AI and GDPR: deploying agents without taking on risk
GDPR is not the reason to postpone agents — it is a design constraint. Four principles that make an agent deployment compliant by construction.
In half of our first meetings, GDPR arrives within ten minutes — usually as a reason to wait. It should not be. A well-designed agent deployment is easier to make compliant than the manual process it replaces, for a simple reason: software applies rules every single time, and people do not. The condition is to treat compliance as design, from day one.
Four principles that do the work
- →Hosting where the client decides: on your infrastructure or on European hosting you choose — the data residency question is answered by architecture, not by promises.
- →Logging by default: every action an agent takes is journaled — what was read, what was written, when, under which rule. Your audit trail is a query, not an archaeology project.
- →Data minimisation: an agent only accesses the fields its task requires. A follow-up agent needs invoice status and contact — not the full customer history.

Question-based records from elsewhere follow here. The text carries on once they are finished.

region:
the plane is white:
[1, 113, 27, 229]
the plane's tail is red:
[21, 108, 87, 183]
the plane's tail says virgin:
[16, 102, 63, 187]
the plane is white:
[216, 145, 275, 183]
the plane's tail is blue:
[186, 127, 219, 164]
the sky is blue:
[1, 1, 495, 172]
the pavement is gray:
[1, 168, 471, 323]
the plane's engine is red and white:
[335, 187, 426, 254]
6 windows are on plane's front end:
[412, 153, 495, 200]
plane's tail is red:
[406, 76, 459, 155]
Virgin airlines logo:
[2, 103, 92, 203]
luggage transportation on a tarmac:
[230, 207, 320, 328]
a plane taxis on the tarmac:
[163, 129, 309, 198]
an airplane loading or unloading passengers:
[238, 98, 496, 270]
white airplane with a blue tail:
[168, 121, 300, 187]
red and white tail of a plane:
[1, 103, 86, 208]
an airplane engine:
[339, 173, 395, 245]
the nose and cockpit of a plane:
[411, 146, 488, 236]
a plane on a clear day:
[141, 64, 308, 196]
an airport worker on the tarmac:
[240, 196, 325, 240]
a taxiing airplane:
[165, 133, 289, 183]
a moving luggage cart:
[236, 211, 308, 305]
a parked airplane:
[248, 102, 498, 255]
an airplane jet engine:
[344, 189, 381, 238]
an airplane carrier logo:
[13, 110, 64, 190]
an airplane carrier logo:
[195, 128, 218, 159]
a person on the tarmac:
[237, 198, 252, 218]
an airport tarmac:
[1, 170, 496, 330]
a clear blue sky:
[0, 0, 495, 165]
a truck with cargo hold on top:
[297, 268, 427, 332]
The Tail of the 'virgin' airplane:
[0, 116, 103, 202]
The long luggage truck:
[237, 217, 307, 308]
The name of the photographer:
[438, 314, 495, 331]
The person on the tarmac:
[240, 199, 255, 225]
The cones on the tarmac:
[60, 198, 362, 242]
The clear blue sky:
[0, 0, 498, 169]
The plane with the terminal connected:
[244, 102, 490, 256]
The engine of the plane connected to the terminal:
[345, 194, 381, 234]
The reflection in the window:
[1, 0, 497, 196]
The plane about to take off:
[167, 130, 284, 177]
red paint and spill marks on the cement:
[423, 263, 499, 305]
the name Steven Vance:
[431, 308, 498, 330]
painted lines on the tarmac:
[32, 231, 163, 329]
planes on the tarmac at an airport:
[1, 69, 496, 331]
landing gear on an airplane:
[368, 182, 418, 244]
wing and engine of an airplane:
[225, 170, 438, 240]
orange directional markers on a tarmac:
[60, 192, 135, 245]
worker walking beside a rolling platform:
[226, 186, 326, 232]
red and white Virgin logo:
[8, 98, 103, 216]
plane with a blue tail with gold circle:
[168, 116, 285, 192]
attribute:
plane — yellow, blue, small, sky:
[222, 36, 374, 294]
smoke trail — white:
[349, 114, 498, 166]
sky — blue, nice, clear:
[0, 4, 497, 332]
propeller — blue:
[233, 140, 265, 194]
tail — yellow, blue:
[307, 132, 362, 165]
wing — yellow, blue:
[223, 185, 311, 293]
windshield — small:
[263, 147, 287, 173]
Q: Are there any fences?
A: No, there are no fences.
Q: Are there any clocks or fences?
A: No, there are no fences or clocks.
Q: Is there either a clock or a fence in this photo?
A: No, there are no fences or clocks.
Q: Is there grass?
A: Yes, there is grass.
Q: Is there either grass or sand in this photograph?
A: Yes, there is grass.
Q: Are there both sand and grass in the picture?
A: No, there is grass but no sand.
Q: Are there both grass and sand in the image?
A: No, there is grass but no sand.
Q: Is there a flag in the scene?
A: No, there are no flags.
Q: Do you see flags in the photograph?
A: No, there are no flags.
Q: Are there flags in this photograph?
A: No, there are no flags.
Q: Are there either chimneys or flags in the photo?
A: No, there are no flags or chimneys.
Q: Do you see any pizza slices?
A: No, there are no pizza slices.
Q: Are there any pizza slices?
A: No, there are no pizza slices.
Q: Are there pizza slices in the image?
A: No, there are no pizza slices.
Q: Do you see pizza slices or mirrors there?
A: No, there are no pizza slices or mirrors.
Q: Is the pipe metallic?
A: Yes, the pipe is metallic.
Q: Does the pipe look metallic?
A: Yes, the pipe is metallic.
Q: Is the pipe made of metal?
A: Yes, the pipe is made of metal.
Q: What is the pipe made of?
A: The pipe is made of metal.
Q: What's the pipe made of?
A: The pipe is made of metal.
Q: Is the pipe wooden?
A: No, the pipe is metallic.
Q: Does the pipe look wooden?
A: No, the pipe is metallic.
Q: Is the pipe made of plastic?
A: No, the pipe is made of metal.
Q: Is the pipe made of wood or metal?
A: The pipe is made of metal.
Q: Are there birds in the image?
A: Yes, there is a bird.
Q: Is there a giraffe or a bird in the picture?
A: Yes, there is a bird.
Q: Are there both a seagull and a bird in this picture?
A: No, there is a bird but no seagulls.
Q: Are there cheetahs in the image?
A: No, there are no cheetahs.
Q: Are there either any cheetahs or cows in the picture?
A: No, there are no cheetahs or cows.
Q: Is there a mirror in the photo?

- →Human validation on sensitive actions: anything touching personal data in an irreversible way goes through a person. The agent prepares; a human decides.

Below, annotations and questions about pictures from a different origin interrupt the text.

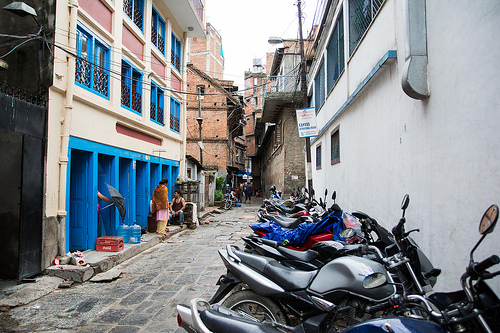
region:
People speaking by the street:
[146, 175, 188, 238]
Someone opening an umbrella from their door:
[85, 178, 128, 250]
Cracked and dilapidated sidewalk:
[45, 246, 122, 304]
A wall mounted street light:
[0, 3, 44, 24]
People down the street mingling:
[208, 169, 267, 214]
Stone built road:
[113, 255, 191, 332]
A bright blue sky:
[217, 1, 277, 46]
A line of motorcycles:
[214, 200, 441, 327]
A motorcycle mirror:
[475, 200, 497, 235]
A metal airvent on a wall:
[390, 0, 444, 112]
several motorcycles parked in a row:
[192, 172, 468, 331]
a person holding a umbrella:
[101, 181, 128, 227]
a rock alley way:
[132, 210, 235, 332]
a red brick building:
[190, 80, 222, 173]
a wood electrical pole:
[288, 8, 307, 97]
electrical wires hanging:
[188, 18, 313, 128]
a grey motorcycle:
[242, 251, 407, 301]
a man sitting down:
[172, 186, 185, 218]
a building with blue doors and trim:
[33, 148, 185, 268]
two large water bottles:
[113, 217, 148, 249]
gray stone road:
[4, 161, 279, 323]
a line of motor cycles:
[197, 163, 499, 331]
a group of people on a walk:
[147, 177, 186, 239]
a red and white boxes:
[93, 234, 124, 251]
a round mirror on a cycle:
[472, 203, 497, 235]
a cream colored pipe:
[60, 85, 73, 221]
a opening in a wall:
[112, 115, 172, 146]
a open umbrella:
[96, 181, 129, 221]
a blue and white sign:
[294, 107, 321, 138]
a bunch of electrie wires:
[194, 63, 296, 103]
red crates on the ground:
[94, 235, 124, 254]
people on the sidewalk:
[152, 176, 189, 236]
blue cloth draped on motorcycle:
[275, 220, 309, 242]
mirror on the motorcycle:
[464, 195, 499, 238]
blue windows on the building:
[72, 23, 110, 94]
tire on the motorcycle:
[230, 285, 257, 315]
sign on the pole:
[293, 107, 316, 142]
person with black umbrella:
[95, 180, 127, 227]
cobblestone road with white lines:
[133, 274, 160, 330]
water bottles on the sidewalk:
[118, 221, 142, 244]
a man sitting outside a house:
[167, 157, 193, 228]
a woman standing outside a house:
[146, 155, 166, 235]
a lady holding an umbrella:
[96, 179, 126, 246]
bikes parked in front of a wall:
[175, 180, 497, 319]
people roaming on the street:
[224, 164, 260, 214]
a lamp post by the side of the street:
[195, 84, 230, 228]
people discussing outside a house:
[145, 153, 194, 244]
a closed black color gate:
[3, 85, 75, 302]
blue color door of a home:
[67, 130, 97, 275]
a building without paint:
[187, 61, 244, 207]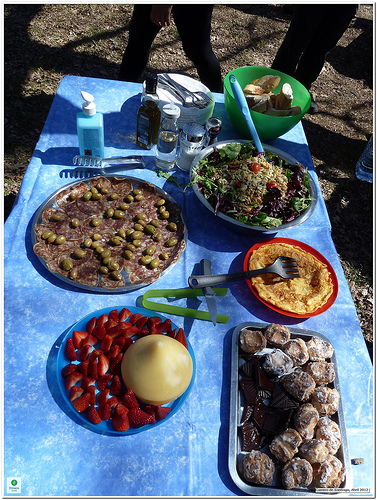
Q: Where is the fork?
A: In a pie.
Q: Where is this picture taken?
A: A picnic.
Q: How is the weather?
A: Sunny.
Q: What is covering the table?
A: A tablecloth.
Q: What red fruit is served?
A: Strawberries.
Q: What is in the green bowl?
A: Bread.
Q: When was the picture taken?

Compliance as design, not as a brake
The wrong sequence is: build the automation, then ask the DPO to bless it. The right sequence is to put the DPO — or whoever holds that role — in the loop at the diagnostic stage, decide the hosting and the data perimeter before any code, and write the escalation rules together. Done in that order, compliance costs a few decisions. Done after the fact, it costs a rebuild.
Concrete starting point: for the process you want to automate, list the personal data it actually touches, where that data lives today, and who accesses it. In most companies, that one-page inventory reveals that the current manual process is the compliance risk — and the agent, properly designed, is the remediation.